Frau Ostrom, einer der Kernsätze Ihrer Rede zur Verleihung des Nobelpreises heisst: Es ist besser, die Komplexität der Welt zu verstehen und einen Weg zu finden, damit umzugehen, als sie einfach zu negieren. Wie verhalten sich diesbezüglich Politiker und Wirtschaftstreibende?
Elinor Ostrom: Der Mainstream geht sicher in Richtung viel zu starker Vereinfachung, sei es in der Politik, sei es in der Wirtschaft, und das entspricht auch weitgehend der gängigen ökonomischen Lehre.
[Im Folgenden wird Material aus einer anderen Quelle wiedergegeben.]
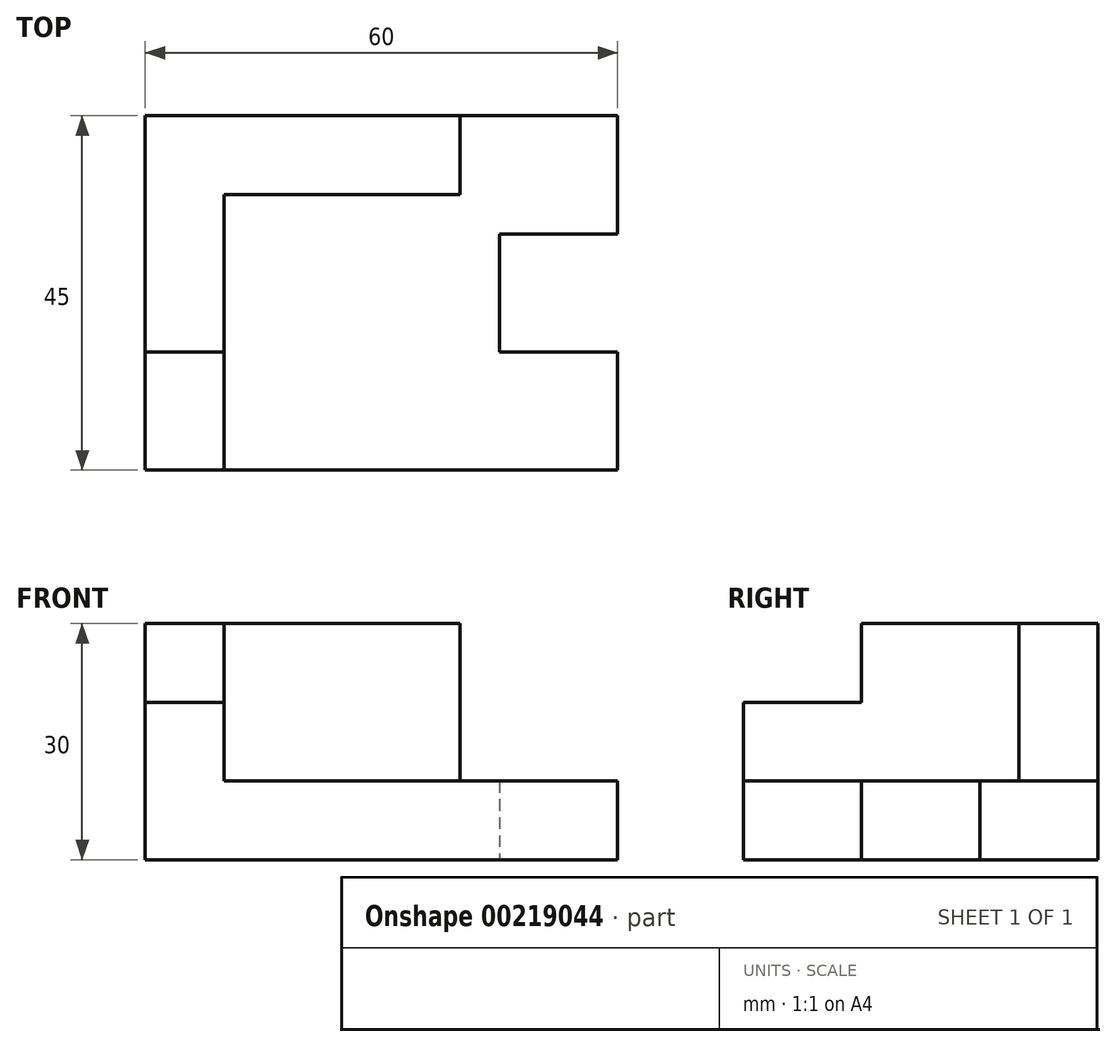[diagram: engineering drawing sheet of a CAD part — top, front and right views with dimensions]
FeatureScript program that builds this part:
annotation { "Feature Type Name" : "Feature", "Feature Type Description" : "" }
export const myFeature = defineFeature(function(context is Context, id is Id, definition is map)
    precondition{}
    {
        {
            var Q0;
            Q0=qCreatedBy(makeId("Top.planeOp"),FACE);
            var sketch = newSketch(context, id + "F0", { "sketchPlane" : qUnion([Q0])});
            skLineSegment(sketch, "E0", {"start": v(0, 0) * mm, "end": v(60, 0) * mm});
            skLineSegment(sketch, "E1", {"start": v(60, 0) * mm, "end": v(60, 15) * mm});
            skLineSegment(sketch, "E2", {"start": v(60, 15) * mm, "end": v(45, 15) * mm});
            skLineSegment(sketch, "E3", {"start": v(45, 15) * mm, "end": v(45, 30) * mm});
            skLineSegment(sketch, "E4", {"start": v(45, 30) * mm, "end": v(60, 30) * mm});
            skLineSegment(sketch, "E5", {"start": v(60, 30) * mm, "end": v(60, 45) * mm});
            skLineSegment(sketch, "E6", {"start": v(60, 45) * mm, "end": v(0, 45) * mm});
            skLineSegment(sketch, "E7", {"start": v(0, 45) * mm, "end": v(0, 0) * mm});
            skLineSegment(sketch, "E8", {"start": v(40, 45) * mm, "end": v(40, 35) * mm});
            skLineSegment(sketch, "E9", {"start": v(40, 35) * mm, "end": v(10, 35) * mm});
            skLineSegment(sketch, "E10", {"start": v(10, 35) * mm, "end": v(10, 0) * mm});
            skLineSegment(sketch, "E11", {"start": v(0, 15) * mm, "end": v(10, 15) * mm});
            skSolve(sketch);
        }
        {
            var Q0;
            {var subQ6=sQuery(id+"F0.wireOp",EDGE,"E1");Q0=makeQuery(id+"F0.imprint","IMPRINT",FACE,{"disambiguationData":[TD([[makeQuery(id+"F0.imprint","IMPRINT",EDGE,{"derivedFrom":subQ6}),1.0]])]});}
            extrude(context, id + "F1", {"entities" : qUnion([Q0]), "depth" : 10 * mm});
        }
        {
            var Q0;
            {var subQ5=sQuery(id+"F0.wireOp",EDGE,"E11");Q0=makeQuery(id+"F0.imprint","IMPRINT",FACE,{"disambiguationData":[TD([[makeQuery(id+"F0.imprint","IMPRINT",EDGE,{"derivedFrom":subQ5}),-1.0]])]});}
            extrude(context, id + "F2", {"entities" : qUnion([Q0]), "operationType" : NewBodyOperationType.ADD, "depth" : 20 * mm});
        }
        {
            var Q0;
            {var subQ1=sQuery(id+"F0.wireOp",EDGE,"E8");Q0=makeQuery(id+"F0.imprint","IMPRINT",FACE,{"disambiguationData":[TD([[makeQuery(id+"F0.imprint","IMPRINT",EDGE,{"derivedFrom":subQ1}),-1.0]])]});}
            extrude(context, id + "F3", {"entities" : qUnion([Q0]), "operationType" : NewBodyOperationType.ADD, "depth" : 30 * mm});
        }
    });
Dabei ginge es zuerst einfach darum, zu akzeptieren, dass die Dinge, seien sie physischer oder psychischer Natur, eben kompliziert sind. Vereinfachungen führen allzu oft zu falschen Schlussfolgerungen.
Woran liegt das?
Schwer zu sagen. Ich kann nur als Sozialwissenschaftlerin antworten, die seit Jahrzehnten auf dem Gebiet der Gemeingüter und deren Bewirtschaftung forscht und zum Schluss kommt, dass Menschen sehr wohl in der Lage sind, auch ausserordentlich komplexe Herausforderungen gemeinschaftlich zu meistern. Über viele Jahre wurden meine Forschungsergebnisse von den meisten Kollegen aus der Wirtschaftswissenschaft praktisch ignoriert. Es wurde einfach behauptet, die Menschen seien nicht in der Lage, gemeinsam Lösungen für komplexe Probleme zu erarbeiten. Man sprach von der Tragödie der Allmende, dem gemeinschaftlich bewirtschafteten Boden, und behauptete, sie gehe an den überhöhten Ansprüchen der Nutzer zugrunde. Gleichzeitig hielt man an Modellen fest, die von dieser falschen Annahme ausgingen und kam zu Lösungen, die stets darauf hinausliefen, entweder den Staat oder die private Wirtschaft als lenkende Kraft anzurufen.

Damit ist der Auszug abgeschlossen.